Given passage:
Vol. 14, No. 11, pp. 50–55, Nov. 2016.

Indium Phosphide-based Heterojunction Bipolar Transistors with Metal Subcollector Fabricated Using Substrate-transfer Technique

Yuta Shiratori, Takuya Hoshi, Norihide Kashio,
Kenji Kurishima, and Hideaki Matsuzaki


We fabricated indium phosphide (InP)-based heterojunction bipolar transistors (HBTs) with a highly thermal conductive gold (Au) subcollector on a silicon carbide substrate using a substrate-transfer technique. The fabricated HBTs show good electrical characteristics without any degradation caused by the transfer process. In addition, they exhibit about a 50% reduction in thermal resistance (Rth) compared with conventional HBTs on an InP substrate. The reduced Rth enables us to increase collector current density without a rise in the junction temperature of HBTs, which improves the HBT high-frequency performance. The fabricated Au-subcollector HBTs have great potential for boosting the operation speed of future telecommunications integrated circuits.

Keywords: InP-based HBT, thermal resistance, wafer bonding


1. Introduction

Indium phosphide (InP)-based heterojunction bipolar transistors (HBTs) have excellent high-frequency performance suitable for large-bandwidth integrated circuits (ICs). Increasing the current density of HBTs is very effective for improving the operating speed of these ICs because the increased current density helps to reduce the charging time. We demonstrated a current-gain cutoff frequency of 513 GHz and a maximum oscillation frequency of 637 GHz for a 0.25-μm-wide-emitter HBT at the collector current density (JC) of 9.5 mA/μm2 [1]. However, the increased current density results in higher power consumption per unit area, which leads to a rise in junction temperature and degraded current gain of the HBTs.

Directives:
[1] In the InP transistor text, condense the paragraph that begins "We fabricated indium phosphide" into a short bulleted list that keeps its main facts.
[2] Quote the InP transistor text word for word from "1. Introduction" to "of the HBTs.".

Data extract:
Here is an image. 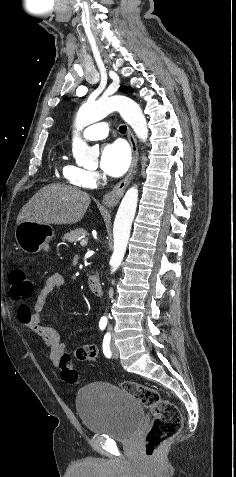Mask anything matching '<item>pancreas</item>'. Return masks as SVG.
Wrapping results in <instances>:
<instances>
[{"mask_svg":"<svg viewBox=\"0 0 236 477\" xmlns=\"http://www.w3.org/2000/svg\"><path fill=\"white\" fill-rule=\"evenodd\" d=\"M88 236V233L85 229L83 228H79V229H75L69 233H66L63 237H62V240L63 241H68L70 243H76L78 242L79 240H81L82 238H85Z\"/></svg>","mask_w":236,"mask_h":477,"instance_id":"1","label":"pancreas"}]
</instances>
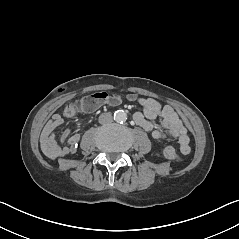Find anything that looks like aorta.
<instances>
[{
  "label": "aorta",
  "mask_w": 239,
  "mask_h": 239,
  "mask_svg": "<svg viewBox=\"0 0 239 239\" xmlns=\"http://www.w3.org/2000/svg\"><path fill=\"white\" fill-rule=\"evenodd\" d=\"M114 120L118 123L125 122L127 120V113L124 110L115 111Z\"/></svg>",
  "instance_id": "1"
}]
</instances>
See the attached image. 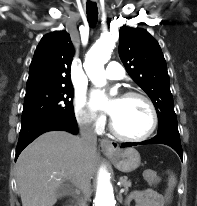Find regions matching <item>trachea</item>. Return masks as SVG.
Wrapping results in <instances>:
<instances>
[{"instance_id": "1", "label": "trachea", "mask_w": 197, "mask_h": 206, "mask_svg": "<svg viewBox=\"0 0 197 206\" xmlns=\"http://www.w3.org/2000/svg\"><path fill=\"white\" fill-rule=\"evenodd\" d=\"M86 9H87V18L92 27L95 26L98 18V8L95 3L92 2H87L86 4Z\"/></svg>"}]
</instances>
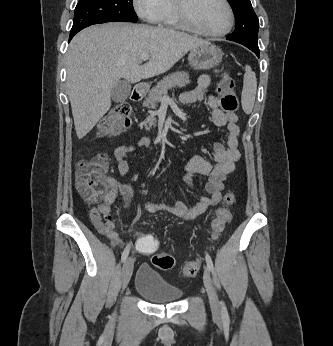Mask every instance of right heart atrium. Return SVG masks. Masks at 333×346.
<instances>
[{
	"label": "right heart atrium",
	"mask_w": 333,
	"mask_h": 346,
	"mask_svg": "<svg viewBox=\"0 0 333 346\" xmlns=\"http://www.w3.org/2000/svg\"><path fill=\"white\" fill-rule=\"evenodd\" d=\"M132 3L139 17L152 24L161 20L167 7V0H132Z\"/></svg>",
	"instance_id": "obj_1"
}]
</instances>
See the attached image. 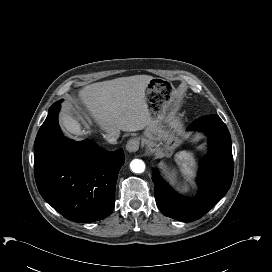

Final results:
[1]
- InP-based HBTs were built with a highly thermally conductive gold (Au) subcollector on a silicon carbide substrate, using a substrate-transfer technique.
- The transfer process caused no degradation; the HBTs show good electrical characteristics.
- Thermal resistance (Rth) is about 50% lower than in conventional HBTs on an InP substrate.
- Lower Rth allows higher collector current density without raising junction temperature, which improves high-frequency performance.
- These HBTs could boost the operation speed of future telecommunications ICs.

[2]
1. Introduction

Indium phosphide (InP)-based heterojunction bipolar transistors (HBTs) have excellent high-frequency performance suitable for large-bandwidth integrated circuits (ICs). Increasing the current density of HBTs is very effective for improving the operating speed of these ICs because the increased current density helps to reduce the charging time. We demonstrated a current-gain cutoff frequency of 513 GHz and a maximum oscillation frequency of 637 GHz for a 0.25-μm-wide-emitter HBT at the collector current density (JC) of 9.5 mA/μm2 [1]. However, the increased current density results in higher power consumption per unit area, which leads to a rise in junction temperature and degraded current gain of the HBTs.